Earlier, Tamil Nadu Chief Minister Jayalalithaa wrote to Prime Minister Manmohan Singh, saying: “The participation of Sri Lankan players in the IPL tournament, with many games to be played in Chennai, will aggravate an already charged atmosphere and further offend the sentiments of the people.”
Widespread protests are raging in the state against alleged war crimes carried out by Sri Lankan troops in Jaffna home to the island nation’s minority Tamils.
The fate of the Indian government is hanging by a thread after Dr Singh’s Tamil ally, the Dravida Munnetra Kazhagam, withdrew from the ruling coalition over New Delhi’s tardy response to the issue. It has so far refrained from withdrawing support to the beleaguered government.
Chennai is scheduled to host 10 matches including a qualifier and an eliminator after the league phase.
Jayalalitha’s letter prompted the IPL governing council to convene an emergency meeting where it was decided that Sri Lankan players and officials will not take part in the matches to be played in Chennai.
“Today, the honourable chief minister of Tamil Nadu has written to the prime minister of India stating that she will not permit the participation of Sri Lankan players or umpires in matches in Chennai during IPL 2013.
“The security of all involved in the IPL whether players, spectators or those working in the stadiums is of paramount importance to the BCCI. The governing council decided that Sri Lankan players will not participate in the IPL 2013 league matches in Chennai and will advise the nine franchises accordingly,” IPL chairman Rajeev Shukla said.

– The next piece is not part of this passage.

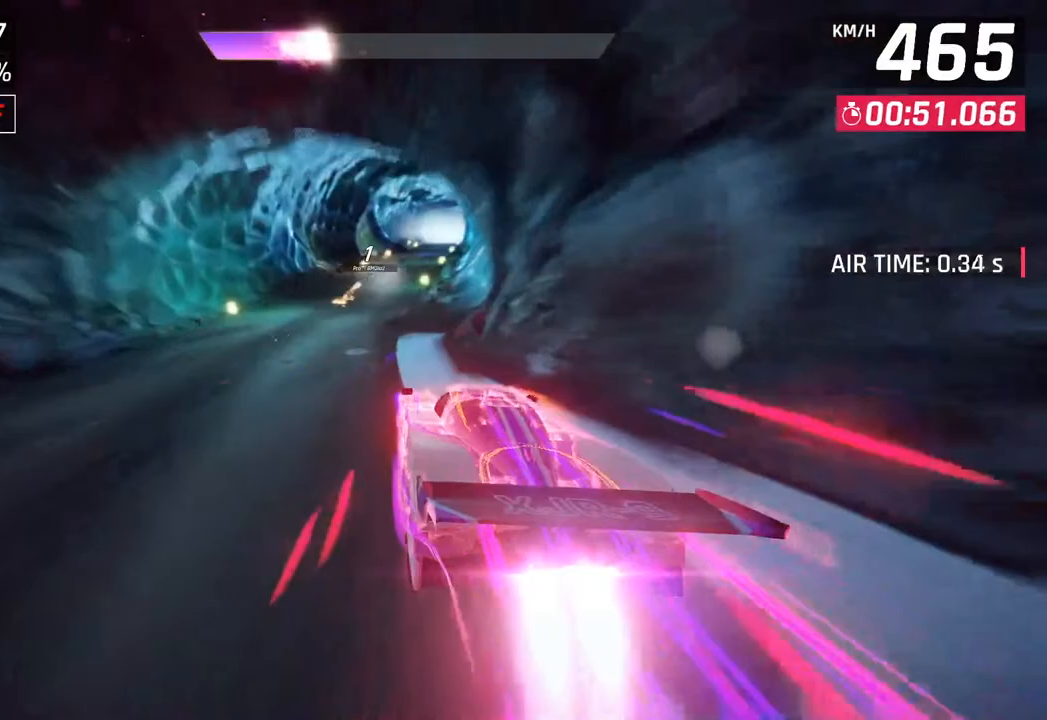
{"buttons": ["CROSS"], "left_stick": "right", "right_stick": "center", "events": [[267, "left_stick", "right"], [367, "SQUARE", "down"], [417, "CROSS", "down"], [417, "SQUARE", "up"]]}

It was a rather quick response to a strongly worded letter from the chief minister.
“The BCCI may be advised by the government of India to prevail upon the IPL organisers not to allow Sri Lankan players, officials, umpires and support staff to take part in the tournament in Tamil Nadu.
“The government of Tamil Nadu will permit IPL matches to be held in Tamil Nadu only if the organisers provide an undertaking that no Sri Lankan players, umpires, officials or support staff would participate in these matches,” said the letter.
This would be the second instance of the IPL saying no to players from a neighbouring nation, although this time they have been barred from taking part only in one city.
Pakistan players have not been picked by any of the franchisees since 2009. Azhar Mahmood is the only Pakistani to have made it — to Kings XI Punjab — because he holds a British passport.
Recently, the Asian Athletics Championship scheduled to be held in July in Chennai was shifted. The State government cited pro-Sri Lankan Tamil sentiments among the people as the reason.